The Second Department reversed. The Court found that the LLC met its initial burden of demonstrating that the amended complaint was filed outside the six-year statute of limitations period for foreclosure actions[5] and, in opposition, the lender failed to meet its burden of demonstrating the applicability of the Doctrine.

In addition to the legal issues previously discussed herein, the Court noted that the “linchpin of the relation-back doctrine is whether the new defendant had notice within the applicable limitations period. (Citations and internal quotation marks omitted.) The Court noted compliance with the first “prong” of the Doctrine’s test because the claim arose from the same conduct, transaction or occurrence. As to the second “prong,” however, the Court found that Gerald and the LLC were not united in interest. “Here, a judgment of foreclosure and sale would not similarly affect Gerald and the LLC, as Gerald no longer has an interest in the premises, while the LLC would have its interest in the premises foreclosed. Moreover, any claim of identical interests is undermined by Gerald’s default in appearing or answering the complaint.” (Citations, internal quotation marks, and ellipses omitted.)

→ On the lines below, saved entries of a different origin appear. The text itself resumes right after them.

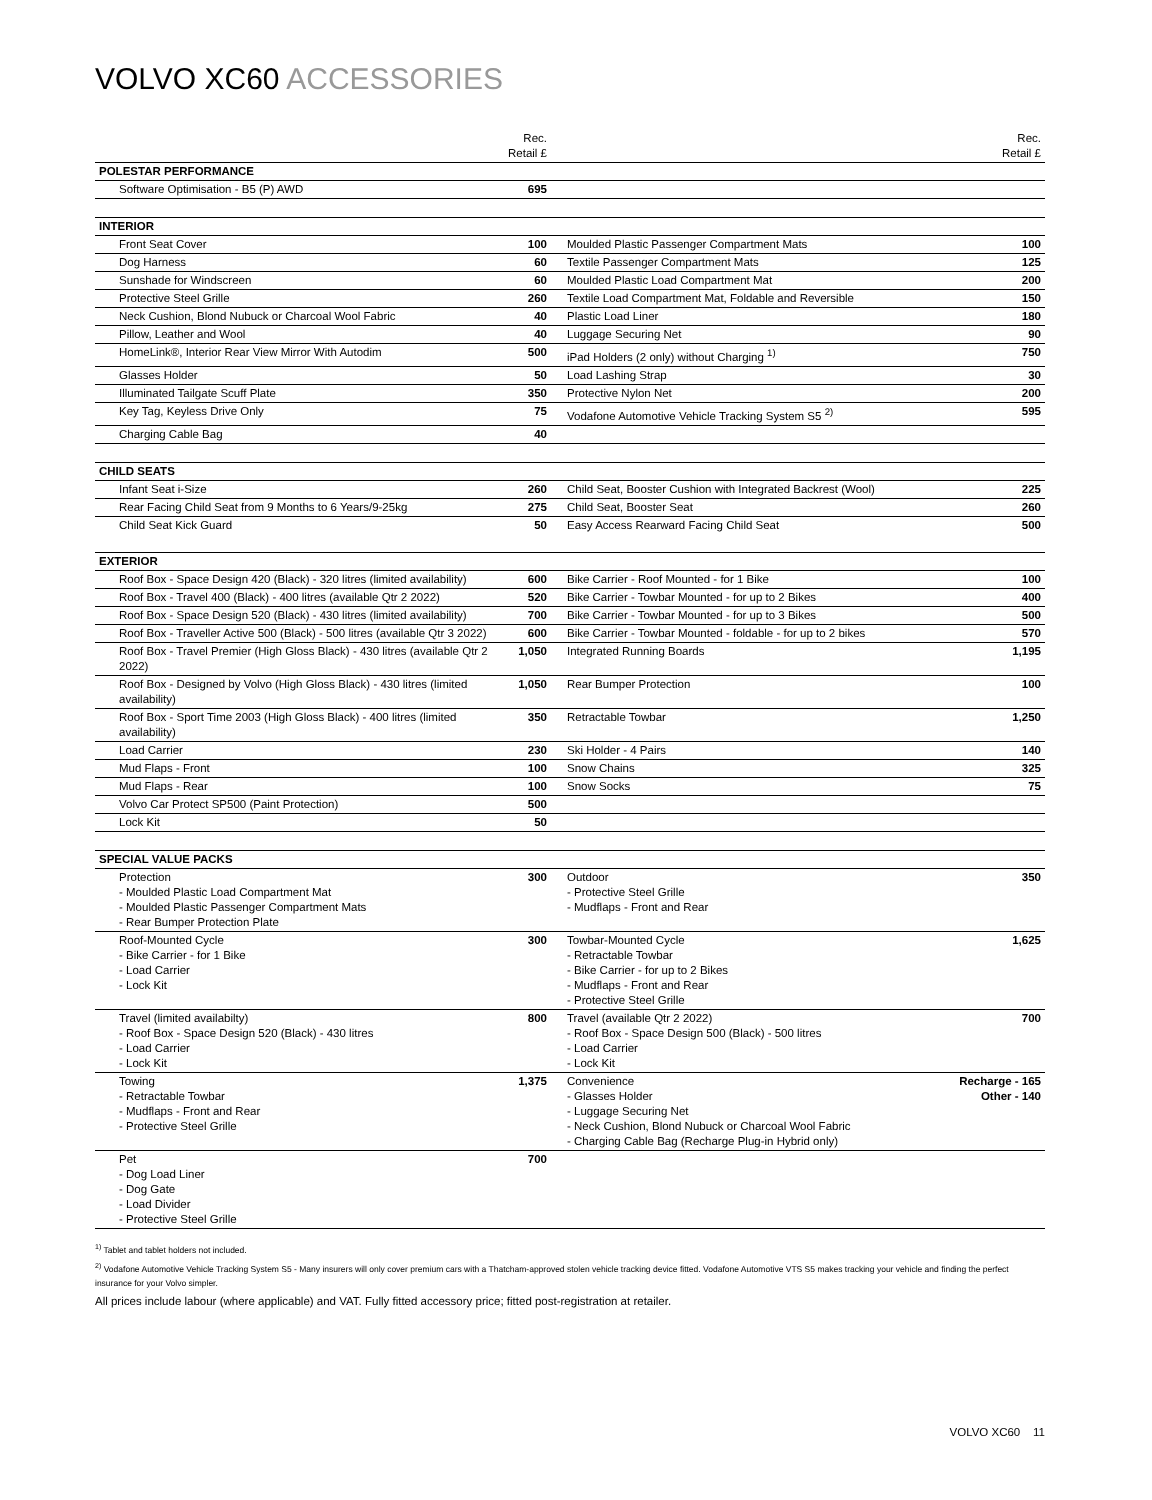VOLVO XC60 ACCESSORIES
| | Rec. Retail £ | | Rec. Retail £ |
| --- | --- | --- | --- |
| POLESTAR PERFORMANCE | | | |
| Software Optimisation - B5 (P) AWD | 695 | | |
| INTERIOR | | | |
| Front Seat Cover | 100 | Moulded Plastic Passenger Compartment Mats | 100 |
| Dog Harness | 60 | Textile Passenger Compartment Mats | 125 |
| Sunshade for Windscreen | 60 | Moulded Plastic Load Compartment Mat | 200 |
| Protective Steel Grille | 260 | Textile Load Compartment Mat, Foldable and Reversible | 150 |
| Neck Cushion, Blond Nubuck or Charcoal Wool Fabric | 40 | Plastic Load Liner | 180 |
| Pillow, Leather and Wool | 40 | Luggage Securing Net | 90 |
| HomeLink®, Interior Rear View Mirror With Autodim | 500 | iPad Holders (2 only) without Charging <sup>1)</sup> | 750 |
| Glasses Holder | 50 | Load Lashing Strap | 30 |
| Illuminated Tailgate Scuff Plate | 350 | Protective Nylon Net | 200 |
| Key Tag, Keyless Drive Only | 75 | Vodafone Automotive Vehicle Tracking System S5 <sup>2)</sup> | 595 |
| Charging Cable Bag | 40 | | |
| CHILD SEATS | | | |
| Infant Seat i-Size | 260 | Child Seat, Booster Cushion with Integrated Backrest (Wool) | 225 |
| Rear Facing Child Seat from 9 Months to 6 Years/9-25kg | 275 | Child Seat, Booster Seat | 260 |
| Child Seat Kick Guard | 50 | Easy Access Rearward Facing Child Seat | 500 |
| EXTERIOR | | | |
| Roof Box - Space Design 420 (Black) - 320 litres (limited availability) | 600 | Bike Carrier - Roof Mounted - for 1 Bike | 100 |
| Roof Box - Travel 400 (Black) - 400 litres (available Qtr 2 2022) | 520 | Bike Carrier - Towbar Mounted - for up to 2 Bikes | 400 |
| Roof Box - Space Design 520 (Black) - 430 litres (limited availability) | 700 | Bike Carrier - Towbar Mounted - for up to 3 Bikes | 500 |
| Roof Box - Traveller Active 500 (Black) - 500 litres (available Qtr 3 2022) | 600 | Bike Carrier - Towbar Mounted - foldable - for up to 2 bikes | 570 |
| Roof Box - Travel Premier (High Gloss Black) - 430 litres (available Qtr 2 2022) | 1,050 | Integrated Running Boards | 1,195 |
| Roof Box - Designed by Volvo (High Gloss Black) - 430 litres (limited availability) | 1,050 | Rear Bumper Protection | 100 |
| Roof Box - Sport Time 2003 (High Gloss Black) - 400 litres (limited availability) | 350 | Retractable Towbar | 1,250 |
| Load Carrier | 230 | Ski Holder - 4 Pairs | 140 |
| Mud Flaps - Front | 100 | Snow Chains | 325 |
| Mud Flaps - Rear | 100 | Snow Socks | 75 |
| Volvo Car Protect SP500 (Paint Protection) | 500 | | |
| Lock Kit | 50 | | |
| SPECIAL VALUE PACKS | | | |
| Protection - Moulded Plastic Load Compartment Mat - Moulded Plastic Passenger Compartment Mats - Rear Bumper Protection Plate | 300 | Outdoor - Protective Steel Grille - Mudflaps - Front and Rear | 350 |
| Roof-Mounted Cycle - Bike Carrier - for 1 Bike - Load Carrier - Lock Kit | 300 | Towbar-Mounted Cycle - Retractable Towbar - Bike Carrier - for up to 2 Bikes - Mudflaps - Front and Rear - Protective Steel Grille | 1,625 |
| Travel (limited availabilty) - Roof Box - Space Design 520 (Black) - 430 litres - Load Carrier - Lock Kit | 800 | Travel (available Qtr 2 2022) - Roof Box - Space Design 500 (Black) - 500 litres - Load Carrier - Lock Kit | 700 |
| Towing - Retractable Towbar - Mudflaps - Front and Rear - Protective Steel Grille | 1,375 | Convenience - Glasses Holder - Luggage Securing Net - Neck Cushion, Blond Nubuck or Charcoal Wool Fabric - Charging Cable Bag (Recharge Plug-in Hybrid only) | Recharge - 165 Other - 140 |
| Pet - Dog Load Liner - Dog Gate - Load Divider - Protective Steel Grille | 700 | | |
<sup>1)</sup> Tablet and tablet holders not included.
<sup>2)</sup> Vodafone Automotive Vehicle Tracking System S5 - Many insurers will only cover premium cars with a Thatcham-approved stolen vehicle tracking device fitted. Vodafone Automotive VTS S5 makes tracking your vehicle and finding the perfect insurance for your Volvo simpler.
All prices include labour (where applicable) and VAT. Fully fitted accessory price; fitted post-registration at retailer.
VOLVO XC60 11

Compliance with the third “prong” was missing as well because the “failure to name the LLC as a defendant in the original complaint was not a mistake on the plaintiff’s part of which the LLC could have been aware, as there would have been no reason to name the LLC when the action was commenced since the LLC had no interest in the premises at that time.” Further, and “most importantly” there was no showing that the LLC had actual notice of the action prior to the expiration of the statute of limitations. While the LLC acquired its interest in the property prior to the expiration of the statute of limitations, “the notices of pendency filed before the LLC acquired the premises did not, in fact, provide constructive notice of the action as they were indexed against the wrong block and, thus, the wrong property.” (Citation omitted.) Further, the sole member of the LLC averred that he did not have actual notice of the pendency of the action. Finally, the Court noted that while the LLC may have been chargeable with notice of the lender’s recorded mortgage, “the recording of the mortgage did not provide actual notice of the foreclosure action, as required under the relation-back doctrine.” (Citation omitted.)

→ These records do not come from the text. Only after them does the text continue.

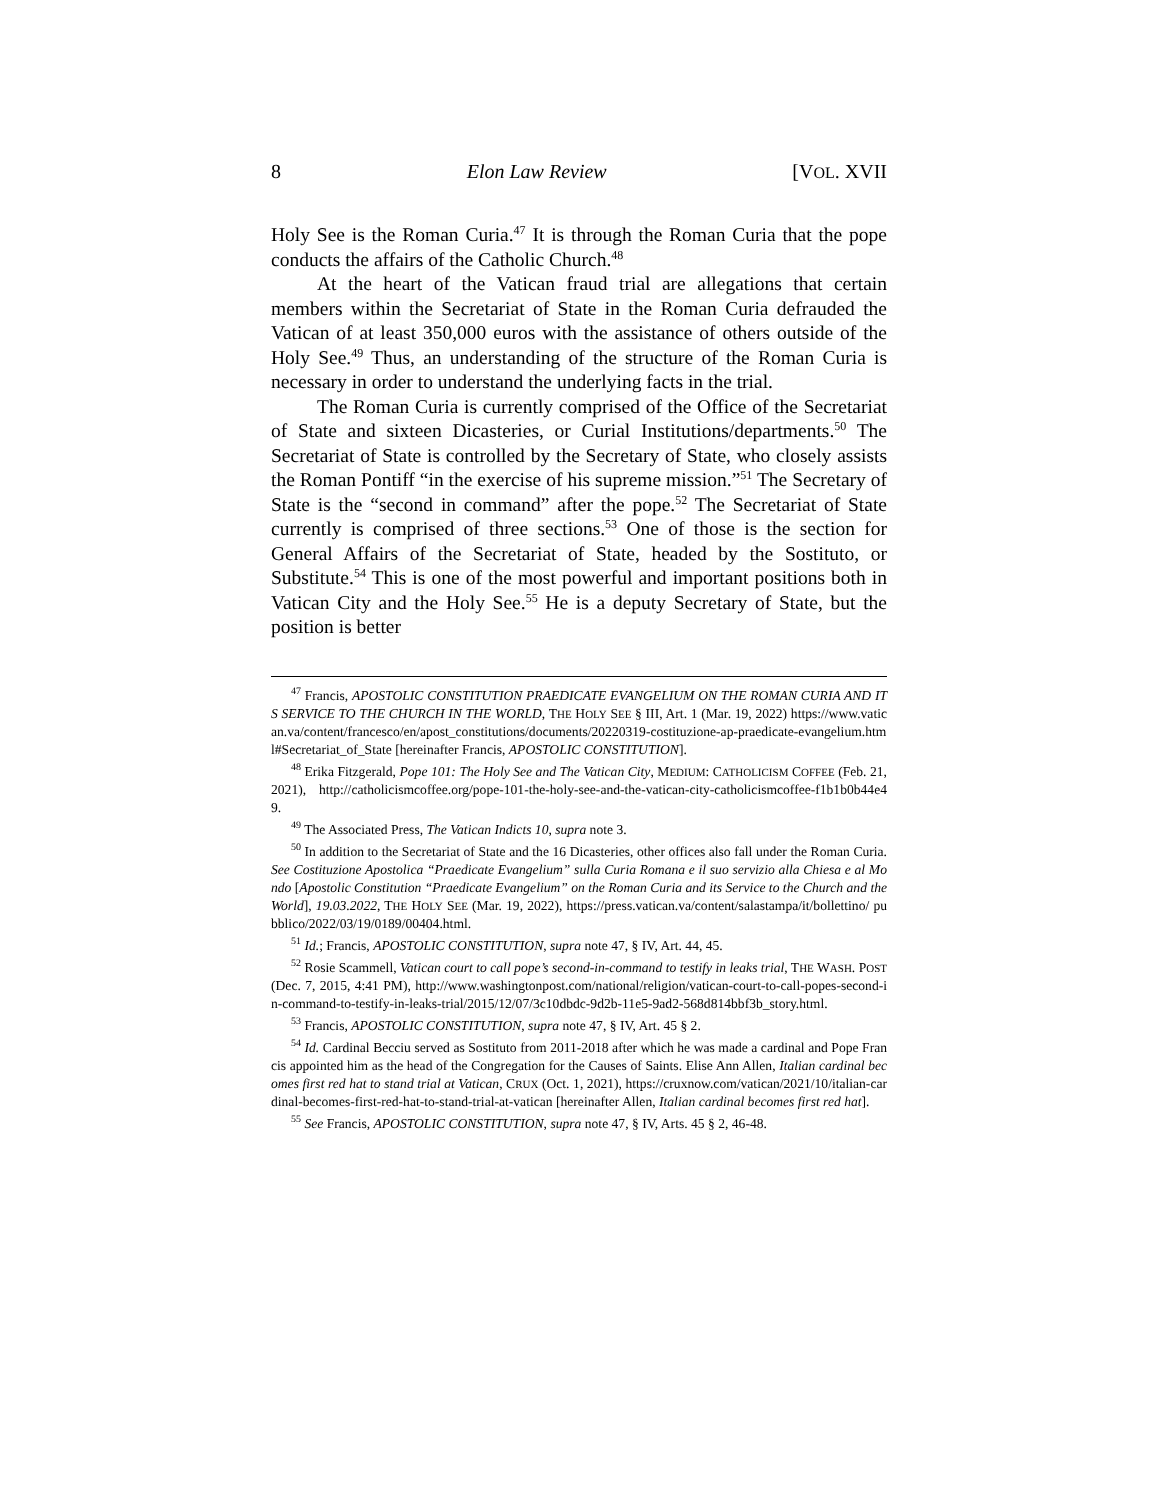8 Elon Law Review [VOL. XVII
Holy See is the Roman Curia.<sup>47</sup> It is through the Roman Curia that the pope conducts the affairs of the Catholic Church.<sup>48</sup>
At the heart of the Vatican fraud trial are allegations that certain members within the Secretariat of State in the Roman Curia defrauded the Vatican of at least 350,000 euros with the assistance of others outside of the Holy See.<sup>49</sup> Thus, an understanding of the structure of the Roman Curia is necessary in order to understand the underlying facts in the trial.
The Roman Curia is currently comprised of the Office of the Secretariat of State and sixteen Dicasteries, or Curial Institutions/departments.<sup>50</sup> The Secretariat of State is controlled by the Secretary of State, who closely assists the Roman Pontiff “in the exercise of his supreme mission.”<sup>51</sup> The Secretary of State is the “second in command” after the pope.<sup>52</sup> The Secretariat of State currently is comprised of three sections.<sup>53</sup> One of those is the section for General Affairs of the Secretariat of State, headed by the Sostituto, or Substitute.<sup>54</sup> This is one of the most powerful and important positions both in Vatican City and the Holy See.<sup>55</sup> He is a deputy Secretary of State, but the position is better
<sup>47</sup> Francis, APOSTOLIC CONSTITUTION PRAEDICATE EVANGELIUM ON THE ROMAN CURIA AND ITS SERVICE TO THE CHURCH IN THE WORLD, THE HOLY SEE § III, Art. 1 (Mar. 19, 2022) https://www.vatican.va/content/francesco/en/apost_constitutions/documents/20220319-costituzione-ap-praedicate-evangelium.html#Secretariat_of_State [hereinafter Francis, APOSTOLIC CONSTITUTION].
<sup>48</sup> Erika Fitzgerald, Pope 101: The Holy See and The Vatican City, MEDIUM: CATHOLICISM COFFEE (Feb. 21, 2021), http://catholicismcoffee.org/pope-101-the-holy-see-and-the-vatican-city-catholicismcoffee-f1b1b0b44e49.
<sup>49</sup> The Associated Press, The Vatican Indicts 10, supra note 3.
<sup>50</sup> In addition to the Secretariat of State and the 16 Dicasteries, other offices also fall under the Roman Curia. See Costituzione Apostolica “Praedicate Evangelium” sulla Curia Romana e il suo servizio alla Chiesa e al Mondo [Apostolic Constitution “Praedicate Evangelium” on the Roman Curia and its Service to the Church and the World], 19.03.2022, THE HOLY SEE (Mar. 19, 2022), https://press.vatican.va/content/salastampa/it/bollettino/ pubblico/2022/03/19/0189/00404.html.
<sup>51</sup> Id.; Francis, APOSTOLIC CONSTITUTION, supra note 47, § IV, Art. 44, 45.
<sup>52</sup> Rosie Scammell, Vatican court to call pope’s second-in-command to testify in leaks trial, THE WASH. POST (Dec. 7, 2015, 4:41 PM), http://www.washingtonpost.com/national/religion/vatican-court-to-call-popes-second-in-command-to-testify-in-leaks-trial/2015/12/07/3c10dbdc-9d2b-11e5-9ad2-568d814bbf3b_story.html.
<sup>53</sup> Francis, APOSTOLIC CONSTITUTION, supra note 47, § IV, Art. 45 § 2.
<sup>54</sup> Id. Cardinal Becciu served as Sostituto from 2011-2018 after which he was made a cardinal and Pope Francis appointed him as the head of the Congregation for the Causes of Saints. Elise Ann Allen, Italian cardinal becomes first red hat to stand trial at Vatican, CRUX (Oct. 1, 2021), https://cruxnow.com/vatican/2021/10/italian-cardinal-becomes-first-red-hat-to-stand-trial-at-vatican [hereinafter Allen, Italian cardinal becomes first red hat].
<sup>55</sup> See Francis, APOSTOLIC CONSTITUTION, supra note 47, § IV, Arts. 45 § 2, 46-48.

[1] This BLOG has previously addressed the “Relation Back Doctrine.” See, e.g., [here] and [here].

[2] This BLOG has written dozens of articles addressing numerous aspects of residential mortgage foreclosure. To find such articles, please see the BLOG tile on our website and search for any foreclosure, or other commercial litigation, issue that may be of interest you.

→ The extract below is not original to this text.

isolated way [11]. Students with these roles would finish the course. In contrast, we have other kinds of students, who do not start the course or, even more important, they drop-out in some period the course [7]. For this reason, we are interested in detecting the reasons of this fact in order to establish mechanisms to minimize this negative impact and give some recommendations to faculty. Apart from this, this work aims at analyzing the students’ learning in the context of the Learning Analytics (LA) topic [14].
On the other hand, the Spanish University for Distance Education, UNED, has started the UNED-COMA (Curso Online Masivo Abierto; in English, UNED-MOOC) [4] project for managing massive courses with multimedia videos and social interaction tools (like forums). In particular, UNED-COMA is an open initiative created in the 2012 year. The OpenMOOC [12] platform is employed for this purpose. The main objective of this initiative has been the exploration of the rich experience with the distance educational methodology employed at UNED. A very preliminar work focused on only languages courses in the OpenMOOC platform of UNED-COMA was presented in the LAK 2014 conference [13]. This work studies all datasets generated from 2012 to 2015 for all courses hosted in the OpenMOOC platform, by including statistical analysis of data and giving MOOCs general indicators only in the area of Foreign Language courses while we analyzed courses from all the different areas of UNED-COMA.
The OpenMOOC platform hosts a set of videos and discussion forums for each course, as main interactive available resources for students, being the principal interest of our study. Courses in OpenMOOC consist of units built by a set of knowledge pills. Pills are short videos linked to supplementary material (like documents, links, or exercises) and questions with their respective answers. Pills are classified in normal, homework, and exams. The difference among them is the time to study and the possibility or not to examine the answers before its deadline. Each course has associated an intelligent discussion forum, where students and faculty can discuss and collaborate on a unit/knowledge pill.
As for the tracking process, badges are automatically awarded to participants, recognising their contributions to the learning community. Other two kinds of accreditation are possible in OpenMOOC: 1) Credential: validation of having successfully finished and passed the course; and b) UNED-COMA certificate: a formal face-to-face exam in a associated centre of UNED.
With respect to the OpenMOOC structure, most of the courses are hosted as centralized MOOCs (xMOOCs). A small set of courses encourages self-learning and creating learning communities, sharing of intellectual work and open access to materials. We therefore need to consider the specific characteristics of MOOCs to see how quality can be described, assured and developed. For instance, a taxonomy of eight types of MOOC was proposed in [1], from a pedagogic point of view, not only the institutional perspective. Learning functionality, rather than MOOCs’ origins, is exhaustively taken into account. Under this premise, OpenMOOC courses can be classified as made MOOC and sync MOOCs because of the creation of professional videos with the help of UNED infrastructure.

[3] This BLOG has written numerous articles addressing notices of pendency. To find such articles, please see the BLOG tile on our website and type “notice of pendency” into the “search” box. Simply stated, a notice of pendency (or lis pendens) is a provisional remedy governed by Article 65 of the CPLR. The purpose of a notice of pendency is to put defendants and the world on constructive notice of the full scope of the rights claimed by plaintiff to defendant’s real property. Sjogren v. Land Assoc., LLC, 223 A.D.3d 963, 965 (3rd Dep’t 2024).

[4] This BLOG has written numerous articles on Referee’s in mortgage foreclosure actions. See. e.g., [here], [here], [here] and [here].

[5] This BLOG has written numerous articles addressing statute of limitations issues in residential mortgage foreclosure actions. To find such articles, please see the BLOG tile on our website and type “statute of limitations mortgage foreclosure” into the “search” box.

DISCLAIMER: Because of the generality of this update, the information provided herein may not be applicable in all situations and should not be acted upon without specific legal advice based on particular situations. Attorney Advertising.